[[ Source document, beginning ]]

Saturday, September 2, 2017

My Higher Education, part 2

Continued from Yesterday.

No Longer a Cop
            After law enforcement, I went back to working at the bookstore part time while studying for the LSAT.  All that time hoping that my experience as a cop would translate well to law school (it didn’t) and ultimately, I did take the test.
            I say this with no hyperbole, the hardest part of the LSAT test was writing the honor code out by hand in cursive, which is required.  I had not written anything in cursive in my adult life.  In fact, my hand writing is all capital letters in block type so that it can be read with ease by anyone.  Cursive is one of my personal bugbears and I see it as a blight on education, a tremendous waste of time that has zero value.  My hand cramped, I couldn’t actually finish writing the damn thing with any legibility, and I was the last person to finish the task, holding up the room.
            I took the LSAT, and did fine, well enough to later be accepted to Law School.  This is a fun little turn of fate because it is another test I barely studied for.  I bought a test booklet with 400 questions, I did 40 in total, spending about 3 hours overall pondering the questions and looking over the answers.  The rest of the time I played Sudoku and read science fiction novels.

[[ Source document, end ]]
[[ Available data, beginning ]]

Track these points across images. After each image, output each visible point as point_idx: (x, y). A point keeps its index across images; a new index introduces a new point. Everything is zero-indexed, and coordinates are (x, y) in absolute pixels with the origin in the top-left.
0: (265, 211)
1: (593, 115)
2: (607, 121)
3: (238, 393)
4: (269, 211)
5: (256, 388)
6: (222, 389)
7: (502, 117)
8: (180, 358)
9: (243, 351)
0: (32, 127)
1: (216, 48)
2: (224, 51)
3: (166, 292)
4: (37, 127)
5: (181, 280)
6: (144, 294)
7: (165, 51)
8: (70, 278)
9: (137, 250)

[[ Available data, end ]]

■ Task A ■
In the blog post about the LSAT, rewrite the paragraph beginning "I say this with no hyperbole" so that it is shorter but keeps its main facts.
■ Task B ■
Reproduce the part of the blog post between "No Longer a" and "take the test.", inclusive.
■ Task C ■
Carry on the blog post about taking the LSAT, picking up right after its final sentence.

■ Response box A ■
Honestly, the hardest part of the LSAT was the required handwritten honor code in cursive. I hadn't written in cursive since becoming an adult; I write only in block capitals so anyone can read it, and I consider cursive a worthless waste of school time. My hand cramped, I couldn't finish the honor code legibly, and I was the last one done, holding up the room.

■ Response box B ■
No Longer a Cop
            After law enforcement, I went back to working at the bookstore part time while studying for the LSAT.  All that time hoping that my experience as a cop would translate well to law school (it didn’t) and ultimately, I did take the test.

■ Response box C ■
            I later dropped out of Law School after spending a year there.  It was an expensive way to figure out that I was not destined to spend my life filling out paperwork with really tight and precise use of commas and quoting other people’s arguments.  I am getting ahead of myself.

Grad School
            Rather than apply to Law School first I wanted to pursue a regular Master’s degree.  Ultimately, my goal was to go abroad with some kind of charity or NGO.  I looked into the International Affairs programs around the state, first at Florida International and then at Florida State.  What was the tipping point for the one I focused on and eventually attended?  The application process for FSU was easier.
            When I entered the program, I did a poor job of managing my time, I was still working part time at a bookstore, a decision I look back on as a waste of time, and I did not prioritize getting the most difficult aspect of the degree done (for me that is the foreign language portion, that might not be an issue for you, but it is for me).
            I got the opportunity to study abroad in Turkey (which used up all of my savings from being a cop), and was sold on doing Urban and Regional Planning as a joint program.  The Planning tie-in provided what I was really looking for with International Affairs via a Peace Corp program which would have taken me abroad to work on development projects.  Again, I did not manage my time and priorities well as I did not commit to the idea completely and just dipped my toe in.
            My second year of Graduate school, after returning from studying in Turkey I was miserable.  I felt like I was going in a dozen directions, I was anxious, and I was obnoxious.  I almost immediately wanted to bail out on Planning and again tried to go on a new more focused direction, I applied to Law School and jumped in.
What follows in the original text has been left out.